Indeed, this “infidelity” offered the poet an easy escape, allowing him to think of his wife as “no more than a harlot”. But as this excellent Guardian article puts it: - “…if Vivienne had been 'whore', who had been the pimp?”
The story of T.S. Eliot touches me. Unfortunately, lovers suffer throughout the world have suffered, no matter how deep their love is, still, circumstances never make matters easy for anyone. Even after 12 years of separation, Viv's devotion was remarkable and brought tears to my eyes.

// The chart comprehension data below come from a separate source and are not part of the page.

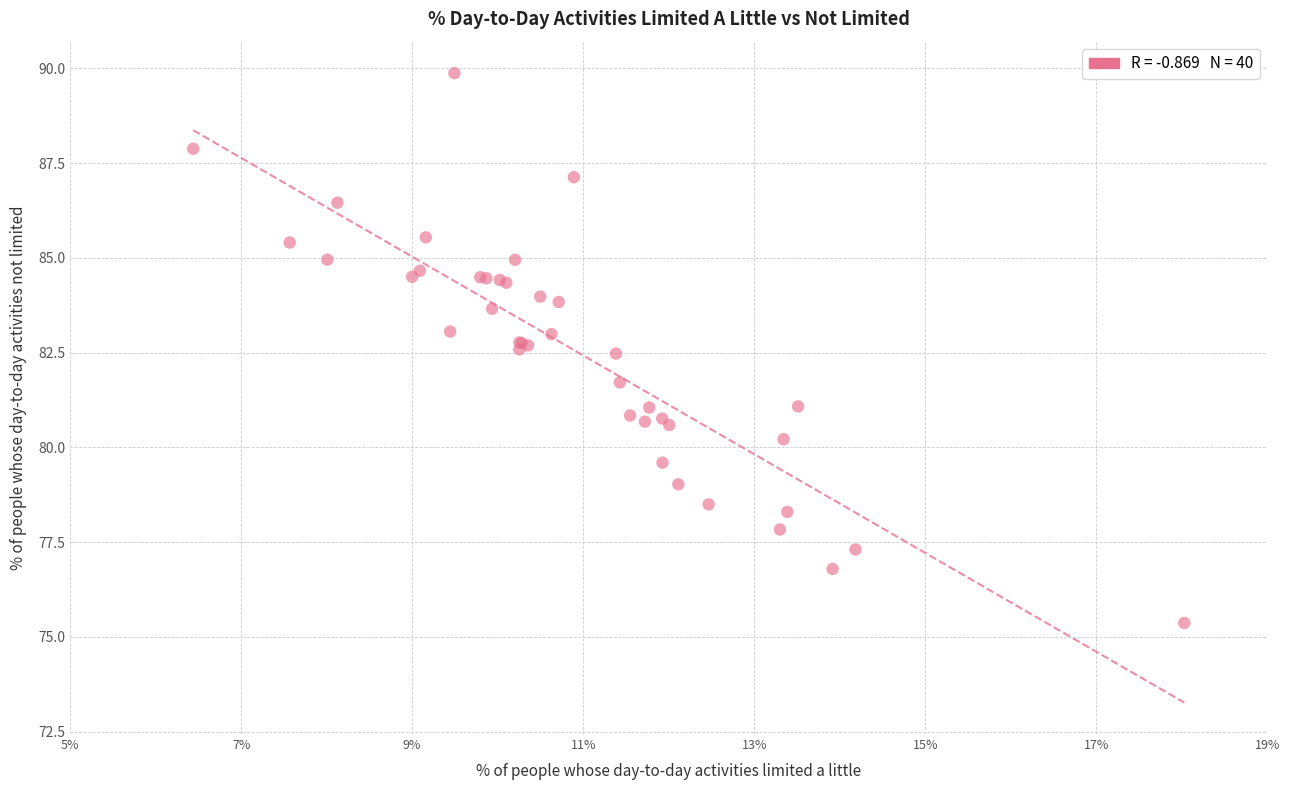

What Y value in the scatter plot is closest to 82?

81.7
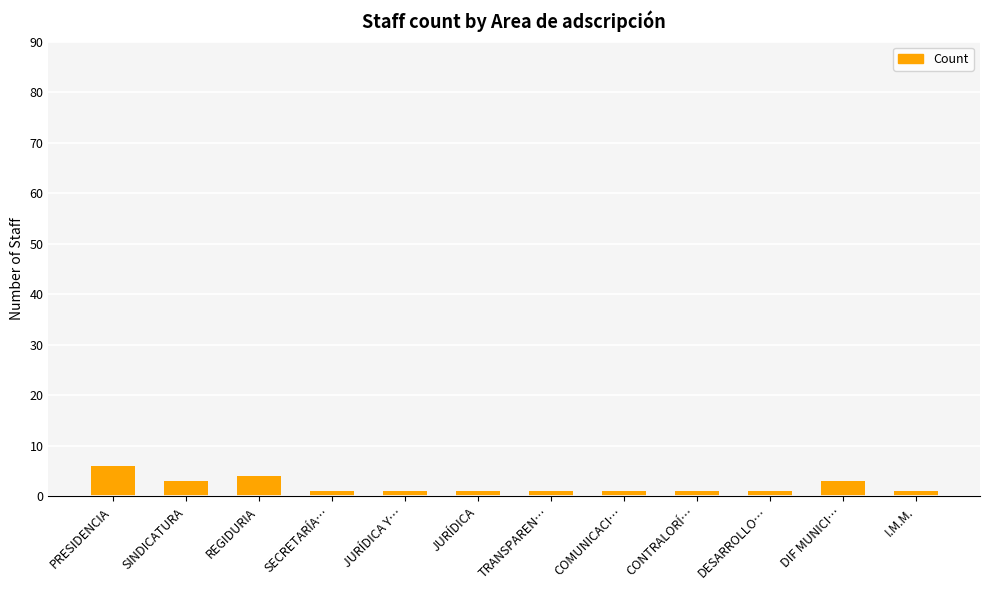

Read the value at PRESIDENCIA.

6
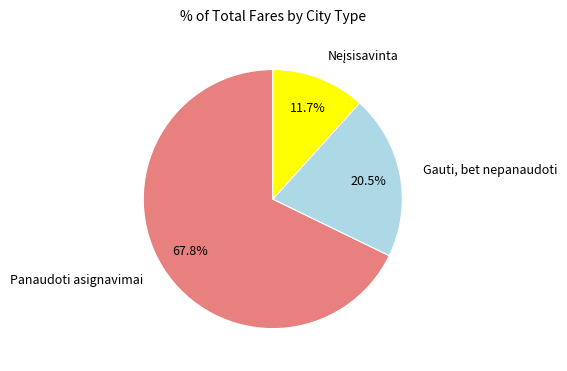

Is the sum of Panaudoti asignavimai and Gauti, bet nepanaudoti greater than half?

Yes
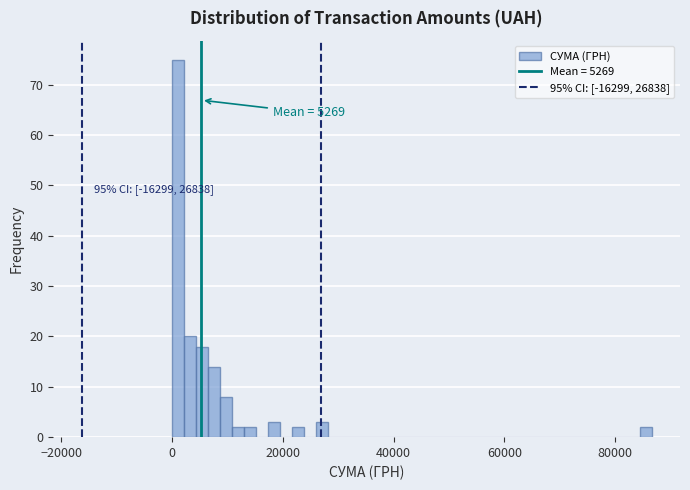

Around what value on the x-axis is the tallest bar? Give the approximate position of its centre, as read against the axis.

2000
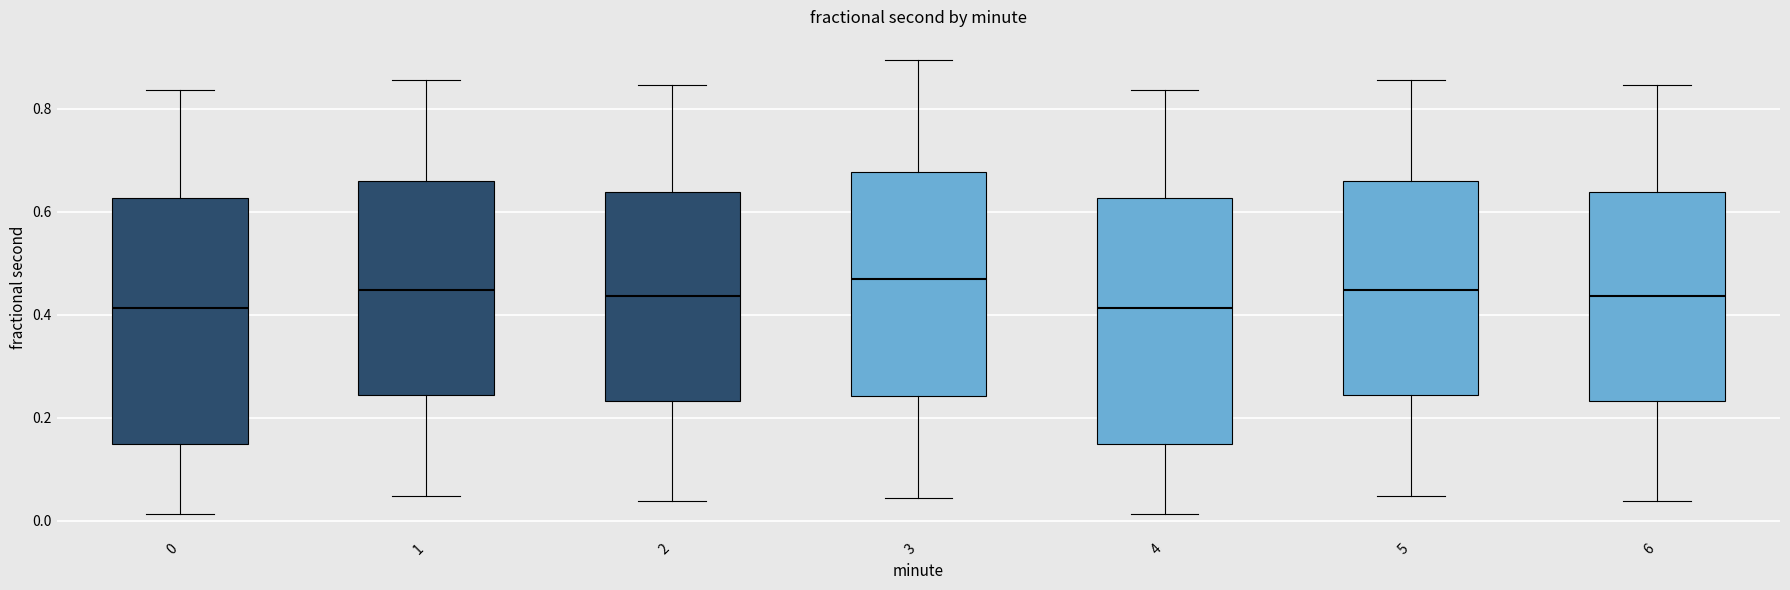

Reading left to right, read every box against the y-axis: the position of its median line, the range the box covers, and the ends of its whiskers. The values are not printed on the chart, so give them approximately, as read against the axis.

0: median 0.42, box 0.14 to 0.62, whiskers 0.02 to 0.84
1: median 0.44, box 0.24 to 0.66, whiskers 0.04 to 0.86
2: median 0.44, box 0.24 to 0.64, whiskers 0.04 to 0.84
3: median 0.46, box 0.24 to 0.68, whiskers 0.04 to 0.90
4: median 0.42, box 0.14 to 0.62, whiskers 0.02 to 0.84
5: median 0.44, box 0.24 to 0.66, whiskers 0.04 to 0.86
6: median 0.44, box 0.24 to 0.64, whiskers 0.04 to 0.84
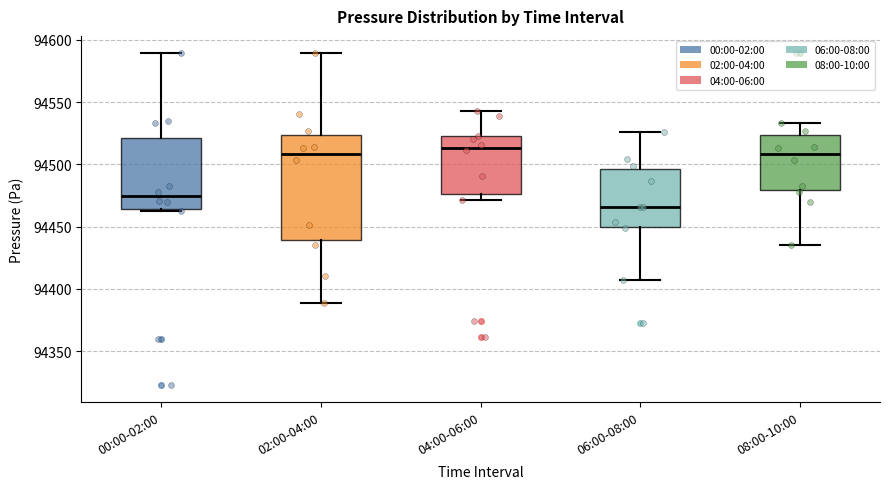

Where does the median line of the box for 00:00-02:00 sit on the y-axis? The values are not printed on the chart, so give them approximately, as read against the axis.

94475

Added 4/20/12. I posted the following at my group: ========================================== I recently steamed "Tom & Viv" (1994) from Netflix. Interesting film about T.S. Eliot and his first wife who ended up in a mental institution. I gave it 3 Netflix stars out of 5. Willem Dafoe was too expressionless as T.S. Eliot. Was Eliot really like that?
http://movies.netflix.com/Search?v1=T... "Director Brian Gilbert beautifully renders the life of poet T.S. Eliot (Willem Dafoe) and his short-lived marriage to muse Vivienne Haigh-Wood (Miranda Richardson). A gifted writer who encouraged Eliot's success, Vivienne was plagued with a hormonal imbalance that wreaked havoc on her moods, her talents and her marriage."